Back in June, the Danish Central Bank set a New Normal precedent by being the first bank to impose NIRP, after it lowered its deposit rates to a negative 0.20% for everyone, in other words anyone wishing to keep cash with the bank would have to pay 20 bps for the privilege. NIRP just moved south to Switzerland, only this time not with a central bank decree: after all the SNB is already engaged in capital controls via the 1.20 EURCHF peg. After all it would seem unsportmanlike if the central bank would admit it needs more currency warfare to halt the influx of CHF into its system, as it would also imply that not only is the Eurozone not fixed, but the exodus of EUR-denominated accounts is relentless, and only the BIS is the (Read more…) buyer of the currency. Instead, Swiss megabank, Credit Suisse, whose assets are orders of magnitude greater than Swiss GDP, in what will be a precedent copied by all other Swiss banks, just imposed negative credit rates on cash clearing balances after December 10 as per the message sent to clients below.
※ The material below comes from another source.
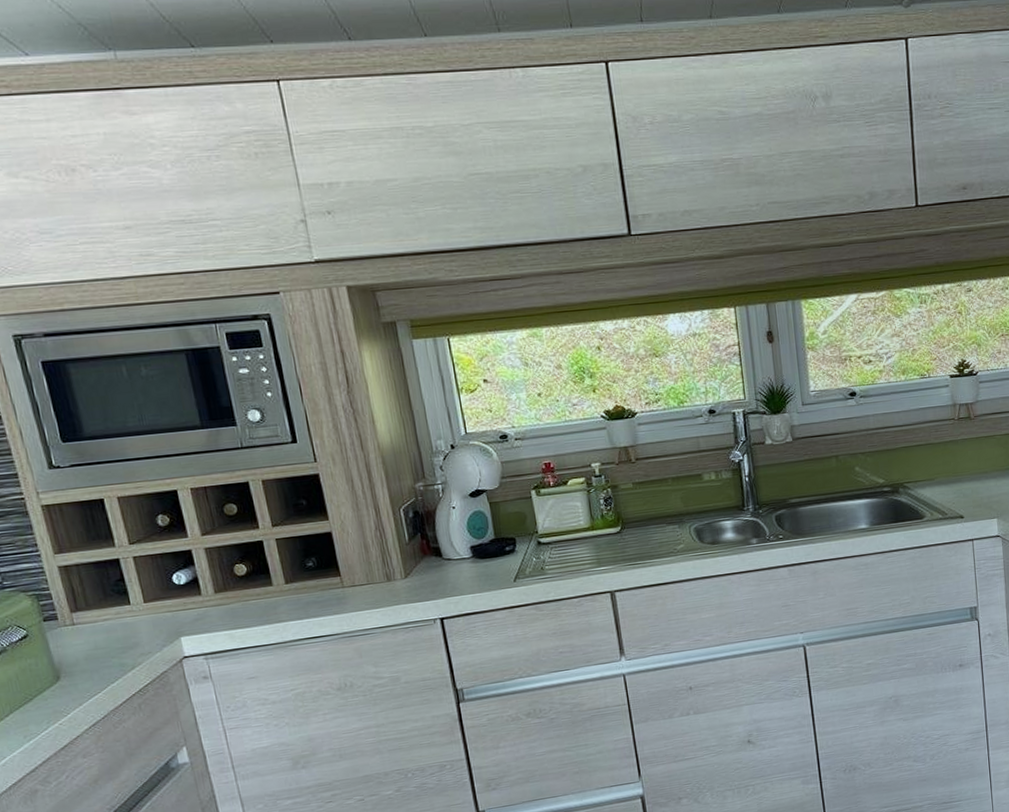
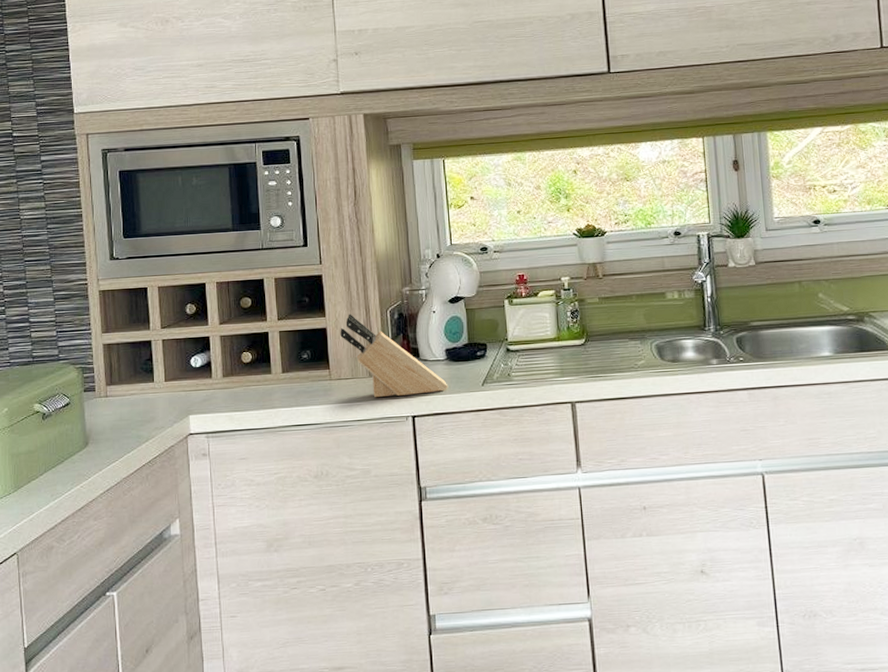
knife block: none [347,515,477,603] -> present [340,314,449,398]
In other words, “your CHF-denominated cash is no longer welcome at Credit Suisse, please convert it into that joke of a currency EUR post haste, K thx bye.”
From the bank:
DUE TO CURRENT MARKET SITUATION AND AFTER CLOSELY MONITORING THE SITUATION OVER THE COURSE OF THIS YEAR, WE HAVE DECIDED TO START APPLYING NEGATIVE CREDIT RATES ON CASH CLEARING ACCOUNTS ABOVE A CERTAIN THRESHOLD, AS OF 10 DECEMBER 2012.
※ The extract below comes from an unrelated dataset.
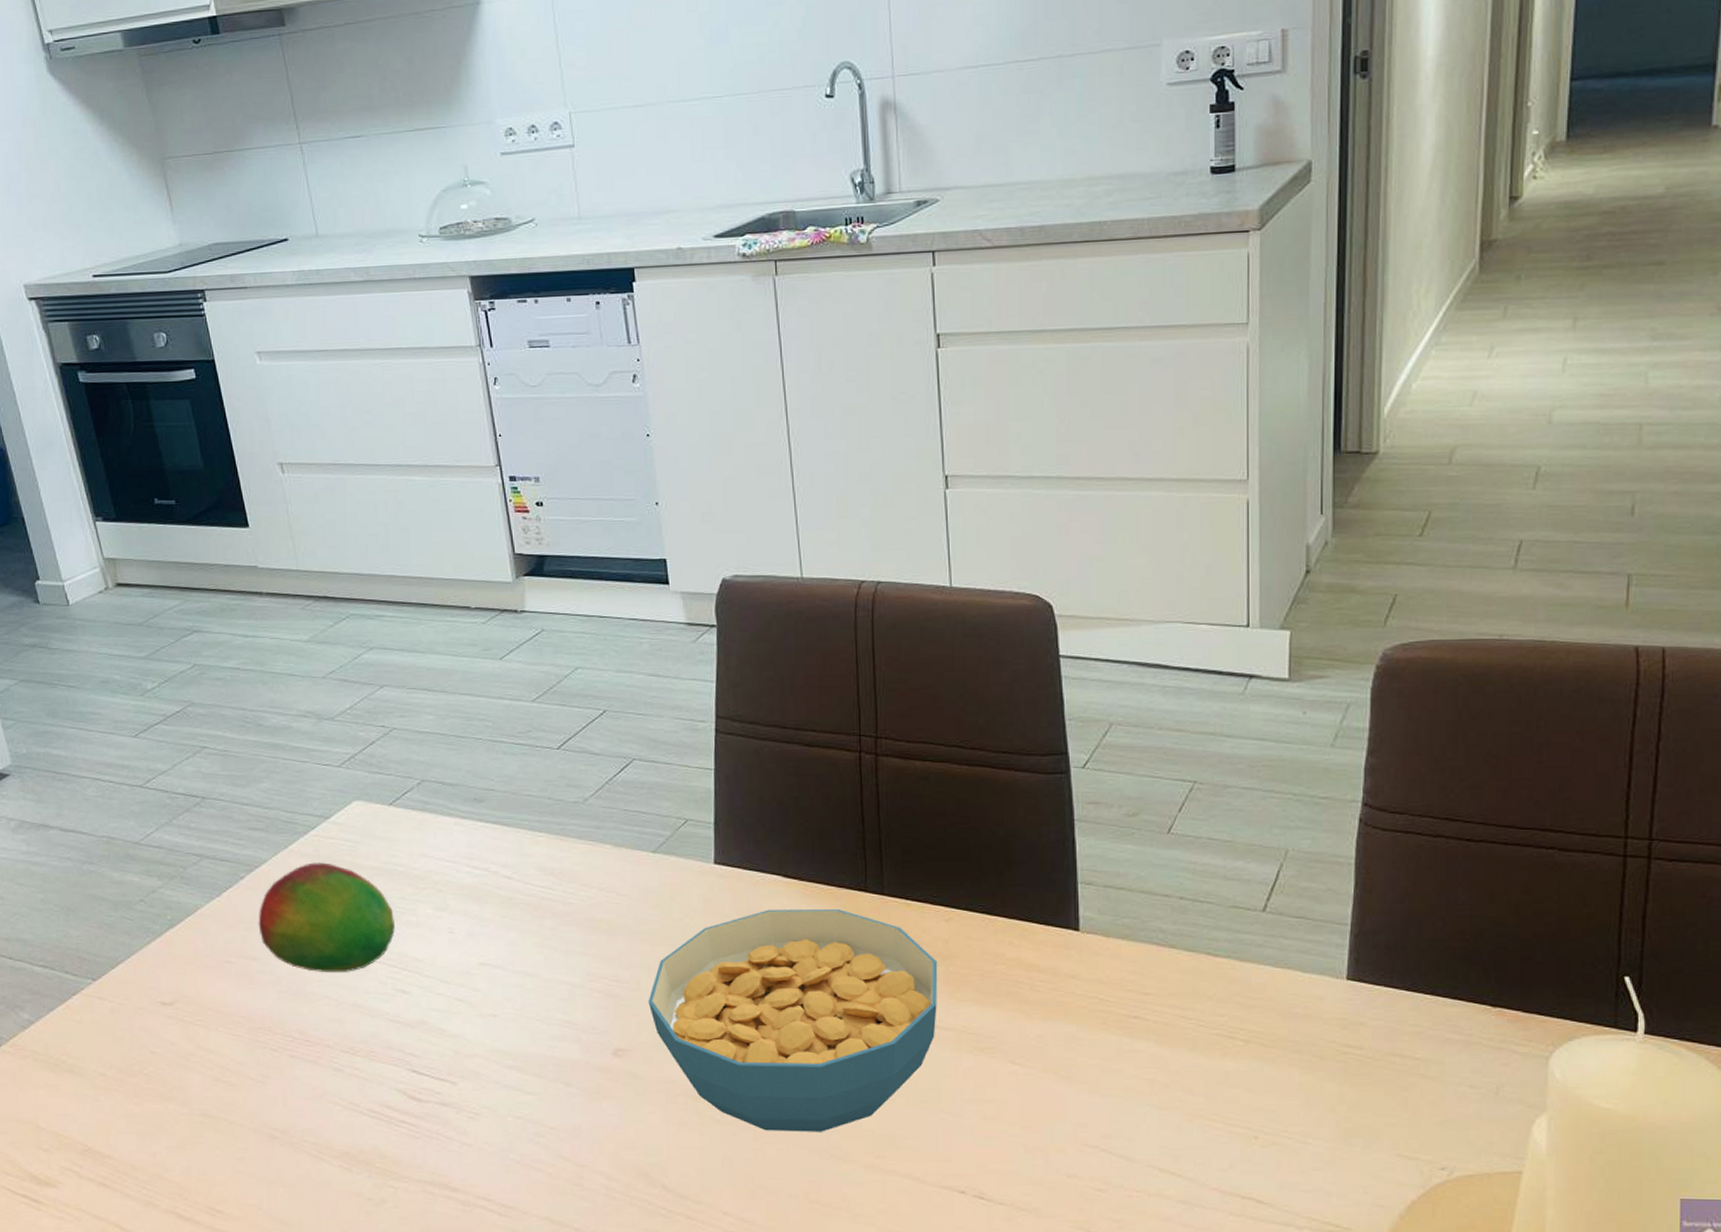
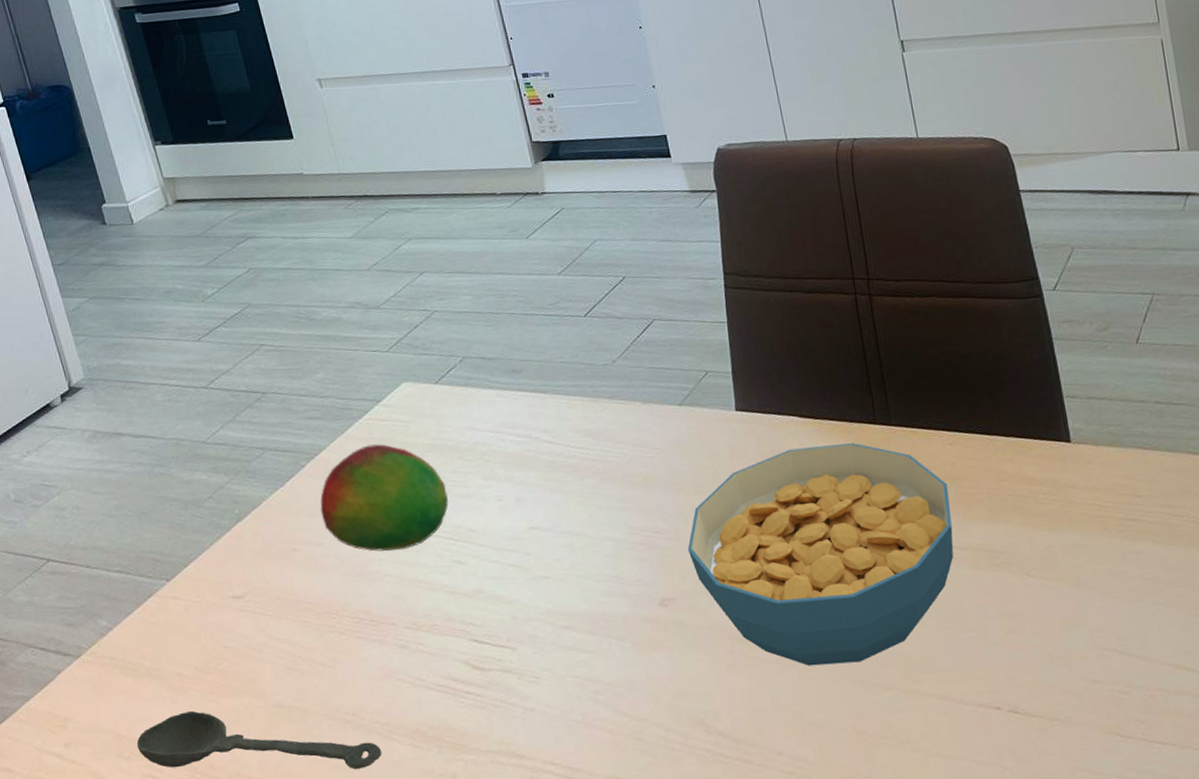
spoon: none [56,1111,310,1184] -> present [136,710,382,769]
CURRENCIES INVOLVED, THRESHOLD AND RATES WILL BE COMMUNICATED ON AN INDIVIDUAL BASIS TO CONCERNED CUSTOMERS DURING THE NEXT 5 BUSINESS DAYS.
WE INVITE OUR CUSTOMERS TO KEEP CASH BALANCES AS LOW AS POSSIBLE TO AVOID NEGATIVE CREDIT CHARGES.
That’s all fine and great but we are confused about one thing: what “current market situation“? Isn’t Europe all sorts of fixed now that US-based hedge funds made a killing by holding Greek debt for 4 months?